EXERCISE REQUIREMENTS -
(A) In the thread, rewrite the paragraph beginning "Right now these are performed" as a short list that keeps its main facts.
(B) Reproduce the part of the thread starting at "Yup I find it" and ending at "Presumably for performance?", switching "error prone" to "fragile".

SELECTED TEXT -
Yup I find it odd, and error prone to be honest. We'll end up with uninitialised
state for some fields if we miss them here, seems unwise...

Presumably for performance?

This is, as you say, me simply propagating what exists, but I do wonder.

>
>
> --
> Kees Cook

^ permalink raw reply	[flat|nested] 31+ messages in thread

* Re: [PATCH 2/4] mm: perform VMA allocation, freeing, duplication in mm
  2025-04-25 10:31           ` Lorenzo Stoakes
@ 2025-04-25 10:45             ` Lorenzo Stoakes
  2025-04-25 11:00               ` Liam R. Howlett
  0 siblings, 1 reply; 31+ messages in thread
From: Lorenzo Stoakes @ 2025-04-25 10:45 UTC (permalink / raw)
  To: Liam R. Howlett, Suren Baghdasaryan, David Hildenbrand,
	Andrew Morton, Vlastimil Babka, Jann Horn, Pedro Falcato,
	Kees Cook, Alexander Viro, Christian Brauner, Jan Kara, linux-mm,
	linux-fsdevel, linux-kernel

On Fri, Apr 25, 2025 at 11:31:12AM +0100, Lorenzo Stoakes wrote:
> On Fri, Apr 25, 2025 at 06:26:00AM -0400, Liam R. Howlett wrote:
> > * Lorenzo Stoakes <lorenzo.stoakes@oracle.com> [250425 06:09]:
> > > On Thu, Apr 24, 2025 at 06:22:30PM -0700, Suren Baghdasaryan wrote:
> > > > On Thu, Apr 24, 2025 at 2:22 PM David Hildenbrand <david@redhat.com> wrote:
> > > > >
> > > > > On 24.04.25 23:15, Lorenzo Stoakes wrote:
> > > > > > Right now these are performed in kernel/fork.c which is odd and a violation
> > > > > > of separation of concerns, as well as preventing us from integrating this
> > > > > > and related logic into userland VMA testing going forward, and perhaps more
> > > > > > importantly - enabling us to, in a subsequent commit, make VMA
> > > > > > allocation/freeing a purely internal mm operation.
> > > > > >
> > > > > > There is a fly in the ointment - nommu - mmap.c is not compiled if
> > > > > > CONFIG_MMU is not set, and there is no sensible place to put these outside
> > > > > > of that, so we are put in the position of having to duplication some logic
> > > >
> > > > s/to duplication/to duplicate
> > >
> > > Ack will fix!
> > >
> > > >
> > > > > > here.

DATA EXCERPTS -
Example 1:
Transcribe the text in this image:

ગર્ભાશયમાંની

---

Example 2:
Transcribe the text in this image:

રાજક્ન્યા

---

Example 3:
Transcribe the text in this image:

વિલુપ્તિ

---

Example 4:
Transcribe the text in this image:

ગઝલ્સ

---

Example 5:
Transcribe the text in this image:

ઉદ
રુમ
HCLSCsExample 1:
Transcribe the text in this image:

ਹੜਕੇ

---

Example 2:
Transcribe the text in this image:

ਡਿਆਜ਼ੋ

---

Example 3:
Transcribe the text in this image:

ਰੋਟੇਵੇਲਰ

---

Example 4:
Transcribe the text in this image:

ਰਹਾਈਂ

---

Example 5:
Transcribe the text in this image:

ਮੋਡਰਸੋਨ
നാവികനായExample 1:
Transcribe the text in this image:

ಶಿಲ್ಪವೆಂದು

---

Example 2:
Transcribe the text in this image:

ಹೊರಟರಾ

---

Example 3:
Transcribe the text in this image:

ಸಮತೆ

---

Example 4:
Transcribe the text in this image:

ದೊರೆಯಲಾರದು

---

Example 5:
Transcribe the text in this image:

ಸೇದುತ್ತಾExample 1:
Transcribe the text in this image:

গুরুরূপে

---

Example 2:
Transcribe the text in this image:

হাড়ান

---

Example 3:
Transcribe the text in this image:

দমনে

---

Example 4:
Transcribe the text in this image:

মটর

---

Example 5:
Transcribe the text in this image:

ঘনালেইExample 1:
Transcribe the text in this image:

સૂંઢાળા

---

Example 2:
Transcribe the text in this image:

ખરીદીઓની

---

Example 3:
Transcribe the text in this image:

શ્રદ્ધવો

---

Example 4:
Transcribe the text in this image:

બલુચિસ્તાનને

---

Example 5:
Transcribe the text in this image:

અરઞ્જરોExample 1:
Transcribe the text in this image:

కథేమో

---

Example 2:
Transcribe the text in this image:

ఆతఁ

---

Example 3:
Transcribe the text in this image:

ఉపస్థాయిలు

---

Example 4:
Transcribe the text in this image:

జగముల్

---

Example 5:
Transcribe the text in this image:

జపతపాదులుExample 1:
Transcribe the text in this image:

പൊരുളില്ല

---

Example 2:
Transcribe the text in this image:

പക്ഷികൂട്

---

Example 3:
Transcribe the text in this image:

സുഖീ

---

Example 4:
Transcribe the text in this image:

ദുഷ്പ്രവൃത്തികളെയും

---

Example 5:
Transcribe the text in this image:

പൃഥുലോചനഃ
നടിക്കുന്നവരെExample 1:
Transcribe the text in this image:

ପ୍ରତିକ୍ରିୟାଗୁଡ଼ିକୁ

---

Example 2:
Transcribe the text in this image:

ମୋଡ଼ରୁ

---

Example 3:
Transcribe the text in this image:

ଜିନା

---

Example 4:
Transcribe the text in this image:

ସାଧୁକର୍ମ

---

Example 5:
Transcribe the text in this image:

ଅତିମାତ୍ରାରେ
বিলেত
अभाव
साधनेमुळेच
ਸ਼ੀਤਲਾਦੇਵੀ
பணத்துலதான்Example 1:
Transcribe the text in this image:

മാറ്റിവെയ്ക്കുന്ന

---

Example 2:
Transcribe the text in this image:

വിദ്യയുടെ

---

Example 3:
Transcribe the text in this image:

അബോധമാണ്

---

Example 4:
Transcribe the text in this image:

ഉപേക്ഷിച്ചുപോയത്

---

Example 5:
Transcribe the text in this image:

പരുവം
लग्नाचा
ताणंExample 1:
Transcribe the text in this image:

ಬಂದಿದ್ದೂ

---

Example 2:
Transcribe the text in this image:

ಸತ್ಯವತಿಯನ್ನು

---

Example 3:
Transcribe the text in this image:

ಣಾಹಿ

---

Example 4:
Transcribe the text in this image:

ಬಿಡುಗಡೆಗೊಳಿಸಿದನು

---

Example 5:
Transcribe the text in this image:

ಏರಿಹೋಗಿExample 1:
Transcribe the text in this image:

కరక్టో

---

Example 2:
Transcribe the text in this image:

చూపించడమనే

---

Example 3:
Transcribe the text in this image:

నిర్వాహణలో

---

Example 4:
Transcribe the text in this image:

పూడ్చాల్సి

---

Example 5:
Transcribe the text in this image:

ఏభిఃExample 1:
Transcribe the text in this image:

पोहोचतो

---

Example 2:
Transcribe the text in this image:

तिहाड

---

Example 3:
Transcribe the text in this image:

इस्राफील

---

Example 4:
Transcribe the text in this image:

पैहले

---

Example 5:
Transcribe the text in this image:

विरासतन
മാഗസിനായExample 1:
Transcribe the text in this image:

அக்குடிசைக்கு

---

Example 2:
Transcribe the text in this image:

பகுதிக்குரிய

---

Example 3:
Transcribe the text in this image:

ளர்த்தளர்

ANSWERS GIVEN -
(A)
These are currently performed in kernel/fork.c, which:
- is odd and violates separation of concerns;
- prevents integrating this and related logic into userland VMA testing going forward;
- perhaps more importantly, prevents making VMA allocation/freeing a purely internal mm operation in a subsequent commit.

(B)
Yup I find it odd, and fragile to be honest. We'll end up with uninitialised
state for some fields if we miss them here, seems unwise...

Presumably for performance?